▶ [Exercise requirements]
a: Please extract everything from "## Problem Overview" down to "evident over time." from the college salary report, word for word.
b: According to the college salary report, what share of students is estimated to change their major at least once before graduation?

▶ [Provided text]
= Beginning of Section =

# Where it Pays to Attend College

##### Report by Matt Wong, Rhea Chen, ZK Lin, and Demi Tu

## Problem Overview

Our research fit into the broader problem domain because we are addressing problems that are not only close to home, but are also issues on a national level.

First of all, does it matter where students go to college? According to [this article](https://www.theatlantic.com/business/archive/2012/05/does-it-matter-where-you-go-to-college/257227/), the answer is yes when it comes to students’ future paychecks, and this is supported by years of research. Of course, factors that differ among individual students will make the outcome to vary, but [this research paper](https://cdn.theatlantic.com/static/mt/assets/business/Ehrenberg-JHR_Does_It_Pay_to_Attend_an_Elite_Private_College.pdf) supports the statement that the more elite a school, the better its alums’ paychecks. The rankings of the universities matter a great deal, and the effect is more evident over time.

Settling on a college is not the only difficult decision that needs to be made by students. According to the book named “The Undecided College Student: An Academic And Career Advising Challenge” written by Virginia N. Gordon, about 20 to 50 percent of students enter college as “undecided”, and an estimated 75 percent of students change their major at least once before graduation. It is also important to note that “decided” students are not necessarily basing their decision of major on factual research. According to a College Student Journal survey, that is later cited in [this journal](https://dus.psu.edu/mentor/2013/06/disconnect-choosing-major/), of more than 800 students who were asked to elaborate on their career decision-making process, factors that played a role included a general interest the student had in the subject he or she chose; family and peer influence; and assumptions about introductory courses, potential job characteristics, and characteristics of the major.

While students might fall into a never-ending cycle when choosing colleges and majors, another problem that we are addressing, on the other hand, concerns the topic of student loan debt which directly relates to our target variable, salary. According to a [study](https://evolllution.com/attracting-students/todays_learner/newly-released-student-loan-data-bust-several-myths-about-student-loan-repayment/) that analyzes student loan data, “even among those who borrowed only for their undergraduate education...only half of students had paid off all their federal student loans 20 years after beginning college in 1995-96.” Instead, average borrowers in “this group still owed approximately $10,000 in principle and interest, about half of what was originally borrowed, 20 years after beginning college.” The fact that it is very difficult for recent graduates to find well-paying jobs at the outset of their careers, significantly limited their ability to repay their student loans.

## Purpose



## Variables

### Data from Kaggle

- `School Name` - Name of college
- `School Type` - Type of college
- `Region` - Location of college by region
- `Undergraduate Major` - Undergraduate major
- `Starting Median Salary` - Median salary at the start of career
- `Mid-Career Median Salary` - Median salary at the middle of career
- `Percent change from Starting to Mid-Career Salary` - Change in salary (measured in percentage) from starting to mid-career
- `Mid-Career 10th Percentile Salary` - Mid-career salary of the 10th percentile
- `Mid-Career 25th Percentile Salary` - Mid-career salary of the 25th percentile
- `Mid-Career 75th Percentile Salary` - Mid-career salary of the 75th percentile
- `Mid-Career 90th Percentile Salary` - Mid-career salary of the 90th percentile

### External Data

- `name` - Institution name
- `location` - Location of college
- `rank` - National rank of college
- `description` - Snippet of text overview from U.S. News
- `tuition_and_fees` - Combined tuition and fees
- `in_state` - In-state tuition
- `undergrad_enrollment` - Number of enrolled undergratuate students

In [5]:
# Set up
import pandas as pd

# Import data
major = pd.read_csv('./data/degrees-that-pay-back.csv')
college_type = pd.read_csv('./data/salaries-by-college-type.csv')
college_region = pd.read_csv('./data/salaries-by-region.csv')
college_ranking = pd.read_csv('./data/national-universities-rankings.csv')

= End of Section =

Source records
= Beginning of Section =

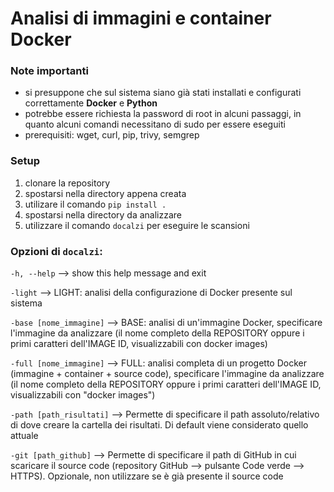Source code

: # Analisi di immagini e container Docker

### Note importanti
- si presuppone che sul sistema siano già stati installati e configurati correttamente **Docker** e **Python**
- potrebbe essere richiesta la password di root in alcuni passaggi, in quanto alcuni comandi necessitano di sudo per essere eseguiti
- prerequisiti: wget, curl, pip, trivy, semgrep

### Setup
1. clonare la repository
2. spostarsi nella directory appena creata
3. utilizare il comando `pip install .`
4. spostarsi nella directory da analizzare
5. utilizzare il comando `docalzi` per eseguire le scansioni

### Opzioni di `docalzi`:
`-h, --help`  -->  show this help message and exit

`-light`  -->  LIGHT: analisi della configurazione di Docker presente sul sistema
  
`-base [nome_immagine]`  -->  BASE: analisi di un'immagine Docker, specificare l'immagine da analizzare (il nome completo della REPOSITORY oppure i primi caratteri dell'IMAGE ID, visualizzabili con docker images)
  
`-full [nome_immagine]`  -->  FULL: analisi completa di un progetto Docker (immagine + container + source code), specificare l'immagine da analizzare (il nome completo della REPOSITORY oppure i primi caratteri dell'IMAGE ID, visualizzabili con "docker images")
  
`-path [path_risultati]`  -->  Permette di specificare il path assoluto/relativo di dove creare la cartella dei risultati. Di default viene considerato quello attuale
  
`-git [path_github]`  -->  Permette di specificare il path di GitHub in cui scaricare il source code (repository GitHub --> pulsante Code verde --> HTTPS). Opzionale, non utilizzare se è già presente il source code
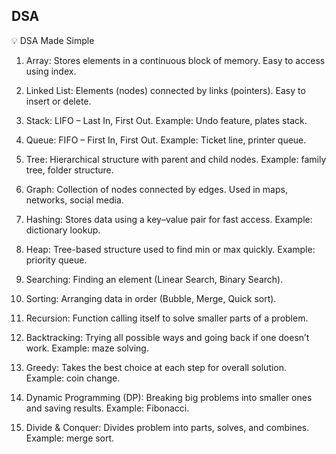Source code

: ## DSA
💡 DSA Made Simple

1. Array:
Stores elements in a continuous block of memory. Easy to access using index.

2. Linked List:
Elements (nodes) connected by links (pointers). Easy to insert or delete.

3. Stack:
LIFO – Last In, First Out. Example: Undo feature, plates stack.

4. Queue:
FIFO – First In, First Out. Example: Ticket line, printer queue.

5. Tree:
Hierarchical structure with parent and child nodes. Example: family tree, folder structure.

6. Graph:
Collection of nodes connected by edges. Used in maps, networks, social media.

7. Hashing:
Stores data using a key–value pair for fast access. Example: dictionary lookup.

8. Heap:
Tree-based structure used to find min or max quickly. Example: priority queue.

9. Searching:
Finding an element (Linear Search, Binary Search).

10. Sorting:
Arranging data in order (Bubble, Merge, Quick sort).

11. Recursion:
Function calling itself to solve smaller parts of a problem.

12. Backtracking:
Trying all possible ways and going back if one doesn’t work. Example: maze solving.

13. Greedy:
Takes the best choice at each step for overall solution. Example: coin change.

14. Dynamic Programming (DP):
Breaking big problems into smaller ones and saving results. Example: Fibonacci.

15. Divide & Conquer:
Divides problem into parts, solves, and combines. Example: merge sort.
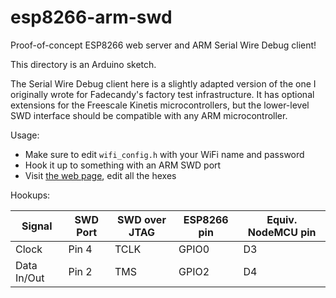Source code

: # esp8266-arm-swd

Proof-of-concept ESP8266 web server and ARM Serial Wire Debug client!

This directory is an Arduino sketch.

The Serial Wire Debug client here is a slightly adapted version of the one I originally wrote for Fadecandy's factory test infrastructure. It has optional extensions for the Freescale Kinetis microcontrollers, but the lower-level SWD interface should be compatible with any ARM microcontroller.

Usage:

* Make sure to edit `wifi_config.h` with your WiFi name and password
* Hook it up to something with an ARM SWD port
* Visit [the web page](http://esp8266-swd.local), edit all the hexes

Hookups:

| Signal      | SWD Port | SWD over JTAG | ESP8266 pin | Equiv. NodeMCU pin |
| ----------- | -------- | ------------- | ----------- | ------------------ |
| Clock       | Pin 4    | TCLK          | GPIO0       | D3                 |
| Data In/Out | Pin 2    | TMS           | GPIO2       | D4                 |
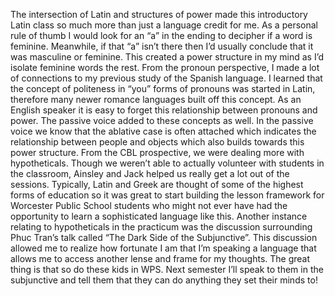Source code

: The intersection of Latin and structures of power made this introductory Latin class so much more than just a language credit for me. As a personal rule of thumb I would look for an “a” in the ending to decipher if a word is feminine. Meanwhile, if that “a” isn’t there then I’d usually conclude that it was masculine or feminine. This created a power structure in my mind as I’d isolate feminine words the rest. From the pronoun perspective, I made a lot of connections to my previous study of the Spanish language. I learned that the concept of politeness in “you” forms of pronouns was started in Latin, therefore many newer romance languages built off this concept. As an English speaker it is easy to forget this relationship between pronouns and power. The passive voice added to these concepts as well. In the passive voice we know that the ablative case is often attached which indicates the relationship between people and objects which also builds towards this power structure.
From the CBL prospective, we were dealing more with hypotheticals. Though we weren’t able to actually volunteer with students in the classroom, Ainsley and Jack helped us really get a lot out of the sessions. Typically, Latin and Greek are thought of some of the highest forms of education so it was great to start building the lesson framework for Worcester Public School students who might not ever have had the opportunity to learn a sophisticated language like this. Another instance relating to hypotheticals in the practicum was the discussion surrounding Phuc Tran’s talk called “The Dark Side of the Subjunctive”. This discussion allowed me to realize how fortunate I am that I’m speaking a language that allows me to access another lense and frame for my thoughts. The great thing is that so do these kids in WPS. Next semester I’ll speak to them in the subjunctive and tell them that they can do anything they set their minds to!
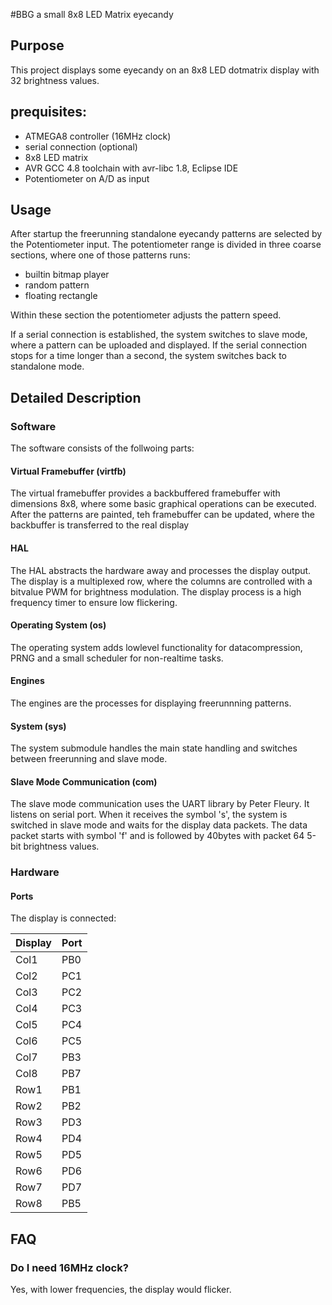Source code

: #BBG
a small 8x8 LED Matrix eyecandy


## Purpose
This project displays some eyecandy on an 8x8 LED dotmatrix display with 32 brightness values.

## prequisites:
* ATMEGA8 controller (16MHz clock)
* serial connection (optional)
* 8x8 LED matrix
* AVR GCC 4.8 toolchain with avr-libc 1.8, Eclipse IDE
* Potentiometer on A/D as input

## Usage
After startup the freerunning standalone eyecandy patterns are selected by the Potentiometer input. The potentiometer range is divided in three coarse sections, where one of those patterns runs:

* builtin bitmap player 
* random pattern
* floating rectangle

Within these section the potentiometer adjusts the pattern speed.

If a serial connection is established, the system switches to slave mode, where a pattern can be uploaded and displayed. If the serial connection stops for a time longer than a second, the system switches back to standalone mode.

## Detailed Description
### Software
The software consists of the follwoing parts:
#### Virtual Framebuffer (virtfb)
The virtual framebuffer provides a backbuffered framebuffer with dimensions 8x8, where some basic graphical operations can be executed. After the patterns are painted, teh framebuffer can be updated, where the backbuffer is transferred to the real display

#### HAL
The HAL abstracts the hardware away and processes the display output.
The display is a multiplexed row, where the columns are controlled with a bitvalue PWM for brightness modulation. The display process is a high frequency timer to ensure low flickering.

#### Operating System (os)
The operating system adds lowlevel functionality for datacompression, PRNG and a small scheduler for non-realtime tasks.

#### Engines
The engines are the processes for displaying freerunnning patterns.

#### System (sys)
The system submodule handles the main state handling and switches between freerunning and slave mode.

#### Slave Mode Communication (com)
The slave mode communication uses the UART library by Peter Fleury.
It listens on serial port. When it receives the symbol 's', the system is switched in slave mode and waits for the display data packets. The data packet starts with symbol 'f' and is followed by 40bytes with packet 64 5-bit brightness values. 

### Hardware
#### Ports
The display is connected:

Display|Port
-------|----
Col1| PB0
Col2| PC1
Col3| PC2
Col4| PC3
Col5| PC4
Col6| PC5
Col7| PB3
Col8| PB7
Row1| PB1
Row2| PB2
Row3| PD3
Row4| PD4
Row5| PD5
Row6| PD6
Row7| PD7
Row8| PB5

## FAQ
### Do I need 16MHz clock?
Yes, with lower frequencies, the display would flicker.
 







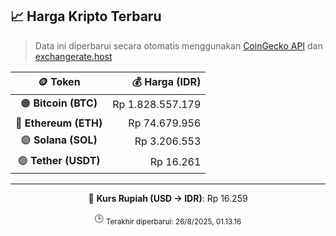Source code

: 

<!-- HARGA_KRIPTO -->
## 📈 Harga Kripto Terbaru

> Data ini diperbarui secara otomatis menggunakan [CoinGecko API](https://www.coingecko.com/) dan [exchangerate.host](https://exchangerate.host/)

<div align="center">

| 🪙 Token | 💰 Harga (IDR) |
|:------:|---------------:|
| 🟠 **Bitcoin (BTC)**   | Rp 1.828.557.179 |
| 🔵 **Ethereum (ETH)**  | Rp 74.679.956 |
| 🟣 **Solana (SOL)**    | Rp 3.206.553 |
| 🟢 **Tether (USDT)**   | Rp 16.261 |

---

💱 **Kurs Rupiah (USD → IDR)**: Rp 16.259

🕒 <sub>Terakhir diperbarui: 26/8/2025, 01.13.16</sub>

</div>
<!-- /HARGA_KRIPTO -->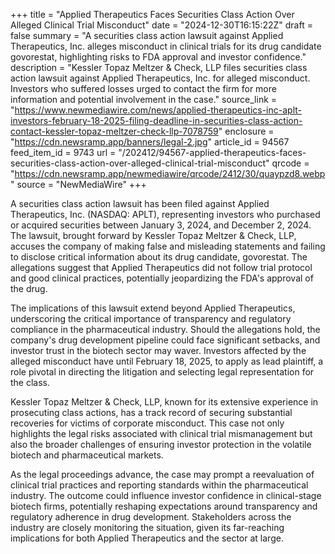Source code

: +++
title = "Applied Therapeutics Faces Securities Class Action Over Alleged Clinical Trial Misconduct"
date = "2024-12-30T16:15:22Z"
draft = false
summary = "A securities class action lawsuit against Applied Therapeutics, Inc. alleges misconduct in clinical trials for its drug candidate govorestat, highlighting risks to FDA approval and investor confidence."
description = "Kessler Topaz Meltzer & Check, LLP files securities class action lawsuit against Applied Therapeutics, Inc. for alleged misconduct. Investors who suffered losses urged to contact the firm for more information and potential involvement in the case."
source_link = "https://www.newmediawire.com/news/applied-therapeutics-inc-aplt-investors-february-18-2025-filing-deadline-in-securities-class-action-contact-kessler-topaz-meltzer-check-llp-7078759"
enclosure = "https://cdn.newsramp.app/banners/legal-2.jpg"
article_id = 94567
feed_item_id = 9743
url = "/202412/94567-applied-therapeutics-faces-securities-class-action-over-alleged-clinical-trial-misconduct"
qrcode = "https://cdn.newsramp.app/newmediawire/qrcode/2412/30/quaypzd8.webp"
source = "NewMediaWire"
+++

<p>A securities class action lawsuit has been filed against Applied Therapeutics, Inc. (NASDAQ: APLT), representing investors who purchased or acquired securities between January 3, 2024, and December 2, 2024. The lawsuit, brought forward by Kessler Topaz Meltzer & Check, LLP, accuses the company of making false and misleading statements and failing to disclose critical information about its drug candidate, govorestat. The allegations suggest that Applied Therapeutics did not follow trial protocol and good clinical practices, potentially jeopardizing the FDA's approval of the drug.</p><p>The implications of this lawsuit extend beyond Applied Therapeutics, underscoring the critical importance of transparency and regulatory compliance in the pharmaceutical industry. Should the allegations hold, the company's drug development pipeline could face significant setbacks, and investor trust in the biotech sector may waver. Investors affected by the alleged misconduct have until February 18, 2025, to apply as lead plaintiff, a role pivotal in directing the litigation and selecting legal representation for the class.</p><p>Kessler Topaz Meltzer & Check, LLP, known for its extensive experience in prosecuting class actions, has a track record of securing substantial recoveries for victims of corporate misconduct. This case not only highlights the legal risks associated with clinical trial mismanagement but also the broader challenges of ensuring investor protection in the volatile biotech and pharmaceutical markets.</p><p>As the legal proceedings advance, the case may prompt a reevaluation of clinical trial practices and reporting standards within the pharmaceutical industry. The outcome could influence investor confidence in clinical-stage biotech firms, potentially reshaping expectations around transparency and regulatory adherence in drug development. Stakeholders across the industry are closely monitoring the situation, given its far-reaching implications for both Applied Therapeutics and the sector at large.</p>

= End of Section =
= Beginning of Section =

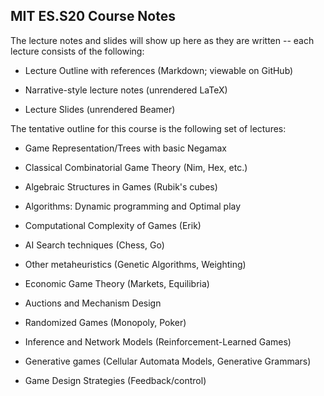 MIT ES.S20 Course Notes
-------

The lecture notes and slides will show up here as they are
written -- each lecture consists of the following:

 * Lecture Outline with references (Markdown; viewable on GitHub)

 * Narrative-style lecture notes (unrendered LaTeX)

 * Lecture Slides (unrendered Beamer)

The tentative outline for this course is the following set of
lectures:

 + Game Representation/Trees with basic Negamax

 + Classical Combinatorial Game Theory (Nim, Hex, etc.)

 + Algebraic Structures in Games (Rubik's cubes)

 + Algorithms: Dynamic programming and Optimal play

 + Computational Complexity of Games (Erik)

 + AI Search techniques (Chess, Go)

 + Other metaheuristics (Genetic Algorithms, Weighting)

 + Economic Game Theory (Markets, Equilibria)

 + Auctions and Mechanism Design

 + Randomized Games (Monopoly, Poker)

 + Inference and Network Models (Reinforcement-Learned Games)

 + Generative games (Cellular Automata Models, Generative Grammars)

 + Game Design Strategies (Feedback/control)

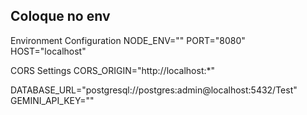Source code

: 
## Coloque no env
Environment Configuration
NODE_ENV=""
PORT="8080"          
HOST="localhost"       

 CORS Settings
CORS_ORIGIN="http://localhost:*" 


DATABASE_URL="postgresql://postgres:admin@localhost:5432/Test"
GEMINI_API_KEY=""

= End of Section =

▶ [Answers by item]
a:
## Problem Overview

Our research fit into the broader problem domain because we are addressing problems that are not only close to home, but are also issues on a national level.

First of all, does it matter where students go to college? According to [this article](https://www.theatlantic.com/business/archive/2012/05/does-it-matter-where-you-go-to-college/257227/), the answer is yes when it comes to students’ future paychecks, and this is supported by years of research. Of course, factors that differ among individual students will make the outcome to vary, but [this research paper](https://cdn.theatlantic.com/static/mt/assets/business/Ehrenberg-JHR_Does_It_Pay_to_Attend_an_Elite_Private_College.pdf) supports the statement that the more elite a school, the better its alums’ paychecks. The rankings of the universities matter a great deal, and the effect is more evident over time.

b: An estimated 75 percent.